How do they separate out one strand from the other though? Is it just from the fact that only one sequence can be bound to each ZMW well?

Hmmm... Here's three exercises that might help you.

Try drawing the tiled DNA assembly yourself using the case of a shorter nucleotide sequence (barcode not necessary) broken up into 3 overlapping tiles, first subjected to PCR. As long as both strands are synthesized (as fragmented ssDNA), there'll be an opportunity for the strands to prime one another and eventually form the full-length fragment.

Now consider the case of two completely different sequences, fragmented into three fragments each, and re-synthesized as dsDNA. They should be able to find each other, and re-synthesize fully following PCR. (I've done this one before in a small scale experiment just after my undergrad.)

Finally, try considering the case where there are two similar (but non-identical) sequences. Random nucleotides should be able to help?

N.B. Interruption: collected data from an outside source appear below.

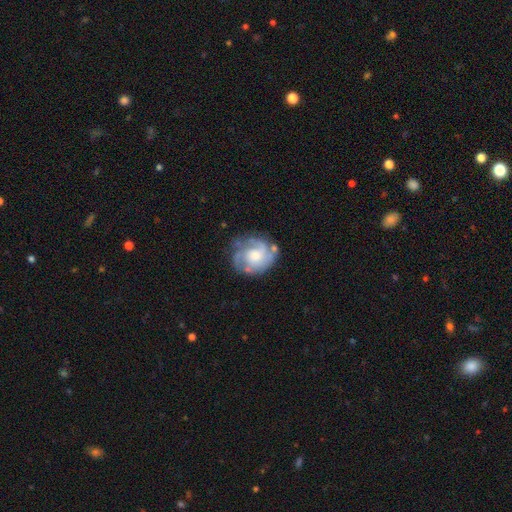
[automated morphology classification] A featured or disk galaxy (76%) with no bar (74%), 3 (29%) tight (50%) spiral arms (89%) and a moderate central bulge (53%).

Vote fractions:
- Smooth or featured? featured or disk: 76% / smooth: 18% / star or artifact: 6%
- Edge-on disk? no: 98% / yes: 2%
- Bar? no: 74% / weak: 23% / strong: 3%
- Spiral arms? yes: 89% / no: 11%
- Spiral winding? tight: 50% / medium: 37% / loose: 13%
- Spiral arm count? 3: 29% / can't tell: 28% / 2: 25% / 1: 7% / 4: 7% / more than 4: 5%
- Bulge size? moderate: 53% / small: 26% / large: 14% / none: 5% / dominant: 2%
- Merging? none: 65% / minor disturbance: 21% / major disturbance: 10% / merger: 4%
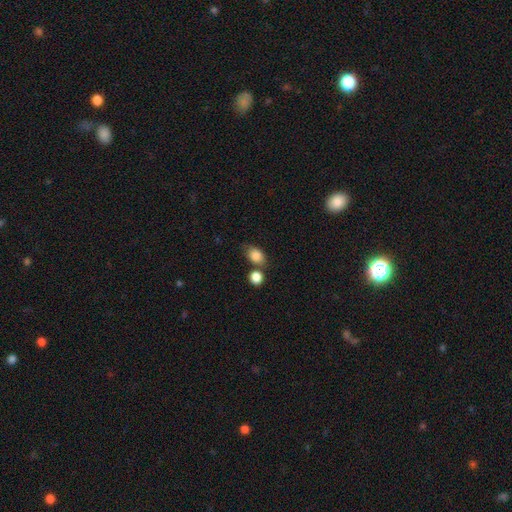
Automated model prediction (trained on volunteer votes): Smooth or featured?
  - smooth: 85% *
  - star or artifact: 9%
  - featured or disk: 6%
How rounded?
  - in between: 67% *
  - round: 31%
  - cigar-shaped: 2%
Merging?
  - none: 60% *
  - merger: 21%
  - minor disturbance: 15%
  - major disturbance: 4%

I checked the melting temperatures (calculated from GC content) of the tiles, and they’re all within about 4C from each other.

Great stuff. Did you check that the annealing portions are within 4-5ºC of one another as well? (You can get the º symbol by doing Alt+0).

Starnite commented 7 years ago

Re: Tm of annealing portions – I’ve made it so that the Tms of all the annealing tile overlaps will be within 4ºC of the highest Tm from 30 bp overlaps. It hasn’t changed the number of unique 5’ or 3’ end fragments.